Man kann den in Wien lebenden Salzburger Pianisten PHILIPP NYKRIN definitiv zu den Aktivposten der österreichischen Jazzszene zählen. Als Teil des Trios NAMBY PAMBY BOY seit einiger Zeit höchst erfolgreich, viel unterwegs und mit seinen anderen Projekten mehr als gefragt schlüpft der musikalisch vielseitig interessierte Mann an den schwarzen und weißen Tasten nach einer etwas längeren Zeit wieder in die Rolle eines Solokünstlers. Und zwar in Form seines neuen Albums „Songbook“ (Listen Closely) das im Rahmen des ihm gewidmeten und von ihm gestalteten Konzertabends im WIENER KONZERTHAUS am 22. Februar präsentiert wird. PHILIPP NYKRIN sprach mit Michael Ternai.
Sie kommen ja eigentlich aus dem Jazz und haben aber in der Vergangenheit in vielen verschiedenen Bandprojekten fernab des Jazzbereiches mitgewirkt. Auf „Songbook“ sind Sie mit Ihrem Klavier nun nach etwas längerer Zeit wieder solo unterwegs. Sind Sie mit diesem nun in gewisser Weise zu Ihren Wurzeln zurückgekehrt?

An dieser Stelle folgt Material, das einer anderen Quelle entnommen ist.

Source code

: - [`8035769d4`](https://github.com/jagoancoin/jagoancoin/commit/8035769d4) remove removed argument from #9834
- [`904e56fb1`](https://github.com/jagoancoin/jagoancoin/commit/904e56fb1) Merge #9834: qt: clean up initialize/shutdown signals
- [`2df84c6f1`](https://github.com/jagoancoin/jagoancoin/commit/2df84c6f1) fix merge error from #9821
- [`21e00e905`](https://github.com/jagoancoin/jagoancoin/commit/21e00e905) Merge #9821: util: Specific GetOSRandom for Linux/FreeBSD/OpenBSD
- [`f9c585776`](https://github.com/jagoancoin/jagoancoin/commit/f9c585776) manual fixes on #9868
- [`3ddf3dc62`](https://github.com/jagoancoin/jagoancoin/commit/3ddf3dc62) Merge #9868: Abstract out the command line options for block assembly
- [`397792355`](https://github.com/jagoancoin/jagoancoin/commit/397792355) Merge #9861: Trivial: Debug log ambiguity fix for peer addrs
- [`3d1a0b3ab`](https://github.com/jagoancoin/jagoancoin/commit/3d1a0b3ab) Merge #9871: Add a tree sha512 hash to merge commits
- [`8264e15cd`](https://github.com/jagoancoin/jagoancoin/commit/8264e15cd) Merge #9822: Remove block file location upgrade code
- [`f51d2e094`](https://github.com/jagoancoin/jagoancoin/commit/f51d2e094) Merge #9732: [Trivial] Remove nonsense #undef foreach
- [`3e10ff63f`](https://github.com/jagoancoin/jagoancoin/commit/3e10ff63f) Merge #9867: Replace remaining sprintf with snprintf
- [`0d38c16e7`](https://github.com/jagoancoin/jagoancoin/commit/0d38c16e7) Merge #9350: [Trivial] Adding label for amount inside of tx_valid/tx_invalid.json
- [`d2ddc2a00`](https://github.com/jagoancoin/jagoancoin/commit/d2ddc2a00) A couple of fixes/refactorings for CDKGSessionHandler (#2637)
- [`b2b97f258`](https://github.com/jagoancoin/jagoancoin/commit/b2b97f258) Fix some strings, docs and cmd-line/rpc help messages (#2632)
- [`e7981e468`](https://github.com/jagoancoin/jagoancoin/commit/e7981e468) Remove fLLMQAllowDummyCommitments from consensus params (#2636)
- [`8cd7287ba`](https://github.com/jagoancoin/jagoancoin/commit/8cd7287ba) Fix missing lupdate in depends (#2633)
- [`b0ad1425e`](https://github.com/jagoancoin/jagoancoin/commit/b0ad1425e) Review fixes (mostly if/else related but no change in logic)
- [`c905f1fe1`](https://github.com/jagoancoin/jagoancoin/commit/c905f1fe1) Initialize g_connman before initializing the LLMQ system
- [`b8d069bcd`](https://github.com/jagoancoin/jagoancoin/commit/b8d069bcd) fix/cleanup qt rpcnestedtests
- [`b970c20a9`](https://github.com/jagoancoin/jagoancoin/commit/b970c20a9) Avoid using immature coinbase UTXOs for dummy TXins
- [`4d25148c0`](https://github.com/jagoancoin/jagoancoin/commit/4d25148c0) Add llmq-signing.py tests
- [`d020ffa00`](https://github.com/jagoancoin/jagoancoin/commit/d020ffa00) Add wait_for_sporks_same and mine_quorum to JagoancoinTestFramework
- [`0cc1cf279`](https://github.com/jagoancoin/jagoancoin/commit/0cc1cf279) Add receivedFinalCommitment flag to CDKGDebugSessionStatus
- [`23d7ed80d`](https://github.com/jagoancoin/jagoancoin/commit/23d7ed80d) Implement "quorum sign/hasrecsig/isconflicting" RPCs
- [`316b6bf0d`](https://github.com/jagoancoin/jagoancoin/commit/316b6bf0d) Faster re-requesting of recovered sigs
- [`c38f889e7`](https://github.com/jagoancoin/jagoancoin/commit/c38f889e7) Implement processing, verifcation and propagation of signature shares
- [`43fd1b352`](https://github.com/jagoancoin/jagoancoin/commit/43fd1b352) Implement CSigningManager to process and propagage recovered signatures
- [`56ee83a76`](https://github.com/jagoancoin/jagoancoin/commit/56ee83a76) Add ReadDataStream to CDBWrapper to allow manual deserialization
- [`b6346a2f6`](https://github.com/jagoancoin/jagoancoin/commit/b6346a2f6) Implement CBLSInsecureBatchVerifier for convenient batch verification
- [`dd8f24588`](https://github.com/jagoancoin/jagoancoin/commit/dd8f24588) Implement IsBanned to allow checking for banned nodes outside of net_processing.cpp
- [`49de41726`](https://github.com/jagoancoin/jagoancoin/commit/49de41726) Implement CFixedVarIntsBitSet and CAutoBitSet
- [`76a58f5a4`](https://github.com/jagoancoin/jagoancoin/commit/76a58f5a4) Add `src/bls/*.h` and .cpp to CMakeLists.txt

Philipp Nykrin: Das würde ich nicht sagen. Zumindest empfinde ich dieses Album nicht als ein Zurückkommen. Das akustische Klavier war, ist und wird für mich immer eine Konstante sein. Auch auf meinem letzten Album „Wire Resistance“ stand es eigentlich schon im Vordergrund, eingebettet im Bandkontext zwar, aber doch mit einer zentralen Rolle. Ich habe in den letzten eineinhalb Jahren immer wieder kleinere Solokonzerte gespielt, die mich dann schließlich dazu veranlasst haben, wieder vermehrt solo zu denken.
Was beim ersten Mal Durchören Ihres Soloalbums sofort auffällt, ist, dass Sie im Gegensatz zu Ihren anderen Projekten sehr reduziert an die Sache herangegangen sind und die Musik trotz aller klanglichen Reduktion dennoch ungemein vielfältig klingt.
Philipp Nykrin: Ich finde einfach, dass eine gewisse Reduktion auf einfachere Harmonien auf einem Soloklavier phasenweise auch einmal ganz guttut. Und ja, obwohl das akustische Klavier auf dem Album klanglich quasi den roten Faden bildet, erklingen die Stücke im Ergebnis schon sehr vielfältig. Ich habe lange überlegt, unter welchem Begriff ich das Album stilmäßig zusammenfassen kann. Herausgekommen ist der Ausdruck „Contemporary Instrumental Songwriting“. Ich glaube, der passt ganz gut.
Wie sieht eigentlich Ihr kompositorischer Ansatz aus?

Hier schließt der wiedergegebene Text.